There is a particular kind of satisfaction that comes from finding a hill station that has not yet been fully discovered by the circuits that send crowds to the same dozen destinations every season. Netarhat sits at around 3,700 feet in the Palamu district of Jharkhand, and on most mornings, the viewpoint at Magnolia Point has fewer than twenty people watching the sun come up over the Chotanagpur Plateau. For a sunrise viewpoint of that quality, in a country where the better-known equivalents draw hundreds of visitors before 6 am, that number is remarkable.
I came to Netarhat on a recommendation from someone who had grown up in Ranchi and spoke about it with the particular affection people reserve for places they feel have not been adequately credited. That description turned out to be accurate in almost every way.
Netarhat’s Magnolia Point and the Sunrise
Most visitors to Netarhat make an effort to witness the sunrise from Magnolia Point, which faithfully delivers a spectacular experience for those able to get there on clear mornings during the months of October to February. The view from this vantage point faces east across an expansive valley. On a clear morning, the horizon appears unusually high above the valley floor, creating a distinctive sunrise as the sun gradually emerges over the plateau.
Getting there requires leaving your accommodation by around 5:15 am. This may vary during winter with the later sunrise and the initial stretch of the pathway requiring some care and attention. It takes about ten minutes to drive from the main town to Magnolia Point. I walked that distance once and thought it quite manageable, although the climb back in the dark is a bit steeper than you would infer.

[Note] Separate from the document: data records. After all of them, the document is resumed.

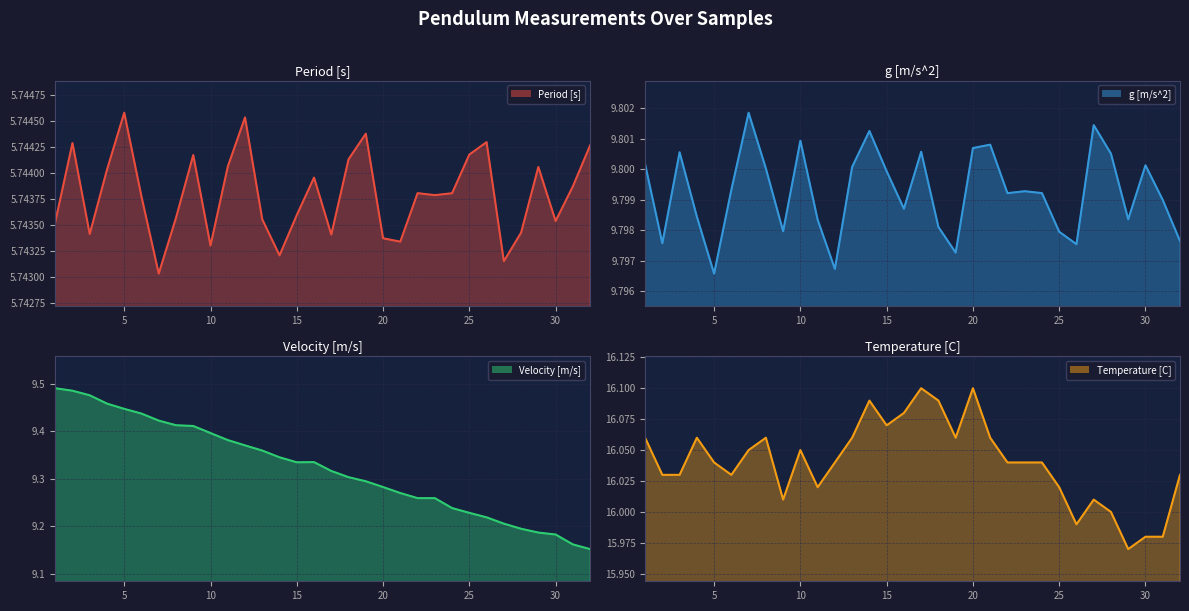

What is the value of the g [m/s^2] line point at the 14th from the left?

9.8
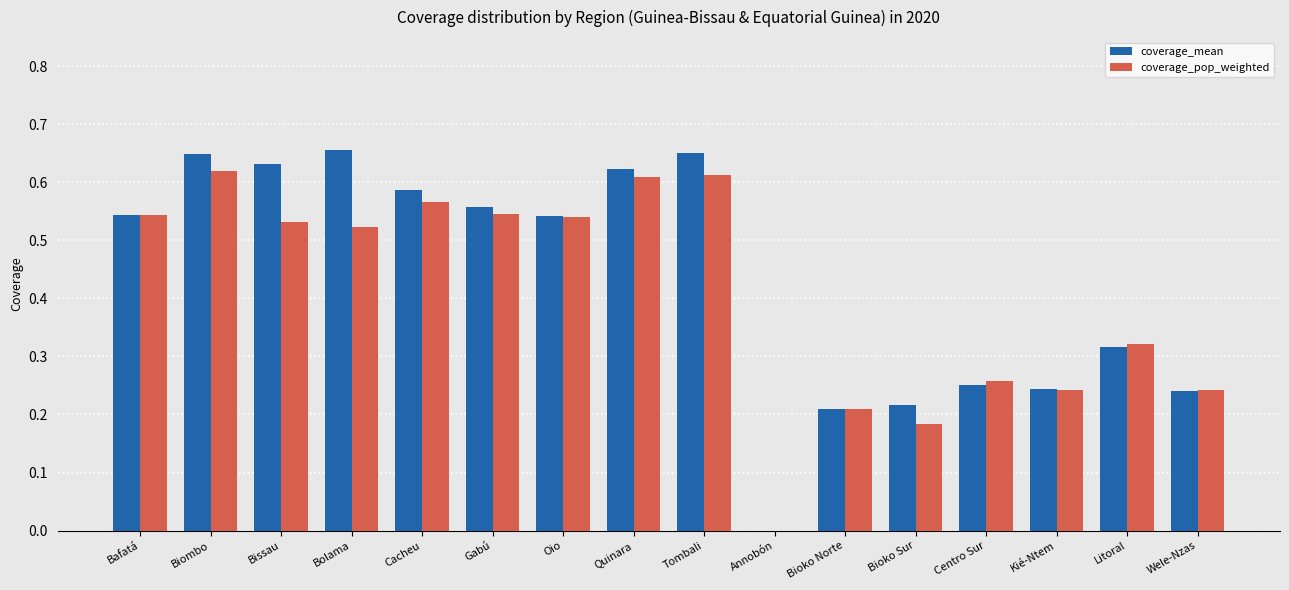

Between Bissau and Bioko Norte, which series saw the biggest shift?

coverage_mean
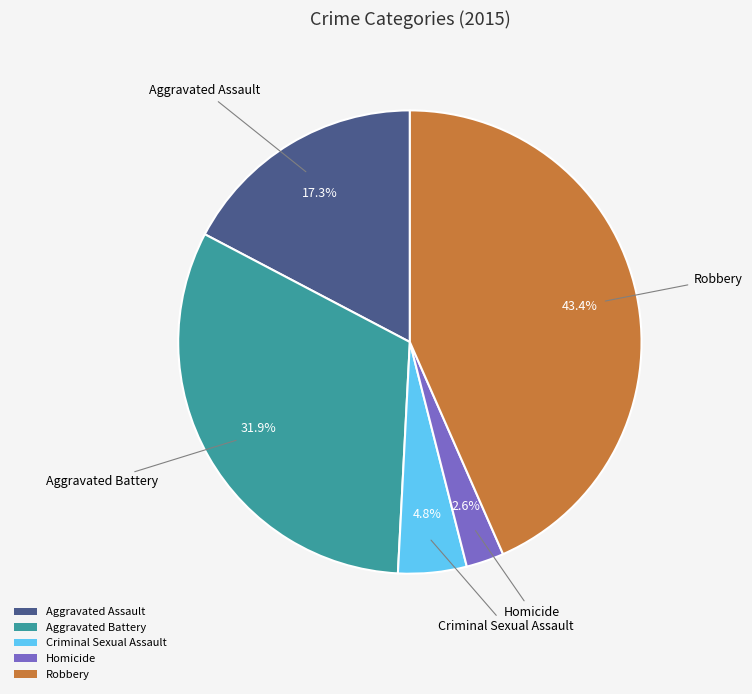

How much of the chart is everything except Aggravated Battery?

68.1%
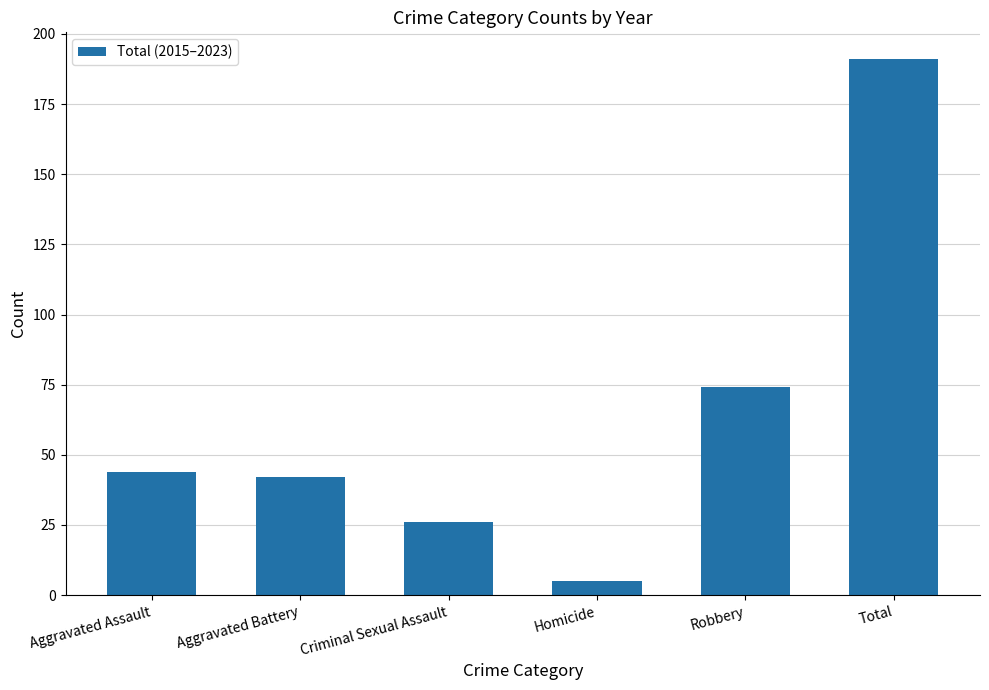

Rank the categories by value from lowest to highest.

Homicide, Criminal Sexual Assault, Aggravated Battery, Aggravated Assault, Robbery, Total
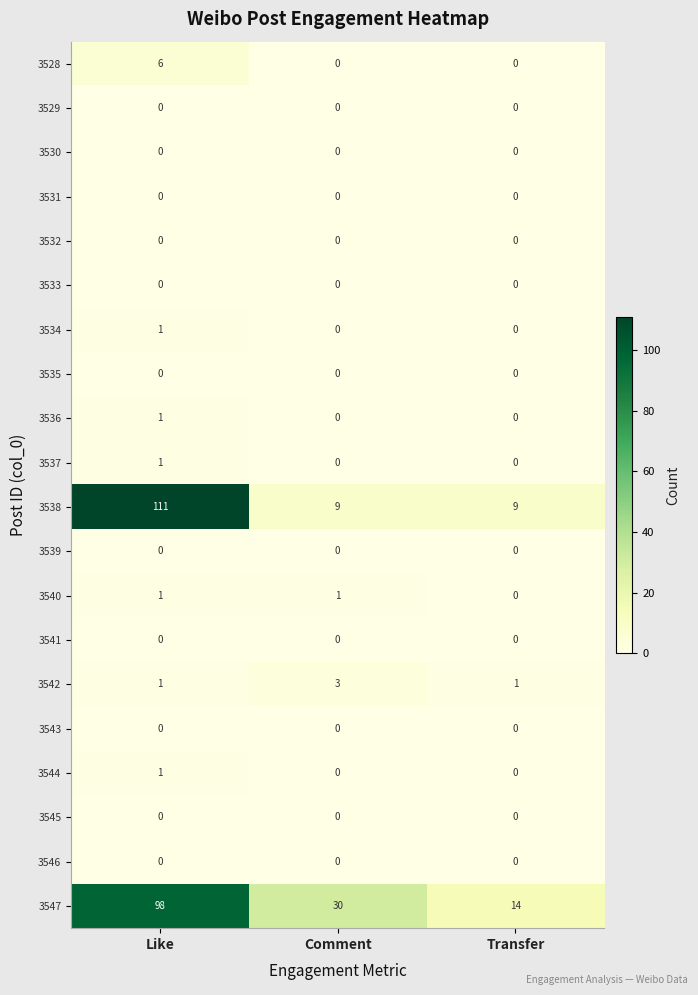

Which series has the widest spread of values?

3538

The mist which settles in the valley below the viewpoint on cool mornings adds a special dimension to the whole experience. The morning I went, in December, the cloud layer floated so entirely across the floor of the valley that the hills on the other side almost seemed to be floating above it. That is the version of Netarhat that stays with you.
Lodh Falls and the Forest Routes in Netarhat
Lodh Falls, also known as Burhaghat Falls, is the most significant natural attraction in the Netarhat area and sits around 60 kilometres from the town. The waterfall drops around 143 metres, making it one of the highest waterfalls in Jharkhand, and the approach through the sal forest adds considerably to the visit. The road to Lodh Falls is manageable by car but requires checking conditions locally before setting out, particularly after heavy rain when certain sections become difficult.
The forest around Netarhat is part of a vast terrain that comprises sections of the Betla National Park to the west. Day visits into the forest from Netarhat can be organised with a local guide, and the birding in the sal and mixed forest around the plateau is enough reason for an early morning walk, even if wildlife spotting may not be your top priority.
The Upper Ghaghri and Lower Ghaghri waterfalls are located nearer to the town and are therefore much more convenient than Lodh. They would be an excellent option for an afternoon visit either on your arrival or departure day.
The Netarhat Residential School
One of the more unusual aspects of Netarhat is the presence of the Netarhat Residential School, established in 1954 and considered one of the finest residential schools in India. The school campus sits within the forest, and its presence gives the town a quiet institutional character that is different from most hill stations. The school is not open to casual visitors, but its grounds and the road along its perimeter make for a pleasant morning walk.
When to Visit Mandu and Planning the Trip
For those looking to enjoy clear sunrises and comfortable daytime temperatures, the best time to visit Netarhat is October–February. From March onwards, the weather starts to warm up and the pre-monsoon months (April and May) can become uncomfortably warm at this elevation. The monsoon season (June–September) brings heavy rains, making both forest access roads and waterfall approaches potentially dangerous.
December and January are the coldest months, with temperatures dropping close to freezing on clear nights. Carrying adequate warm layers is essential if you are visiting during this period, since the accommodation in Netarhat is not uniformly well-heated.
Many travellers now research and confirm accommodation well in advance when booking hotels online, and Netarhat is a destination where that habit pays off more than most. The total number of rooms available across the town is small, and the better guesthouses and the Jharkhand Tourism property fill quickly during weekends and school holiday periods when visitors drive up from Ranchi and Dhanbad.
Netarhat does not ask for much in return for what it offers. It asks mainly that you arrive without expecting it to be something other than what it is: a quiet plateau, a remarkable sunrise, and a stretch of forest that has so far been left largely to itself.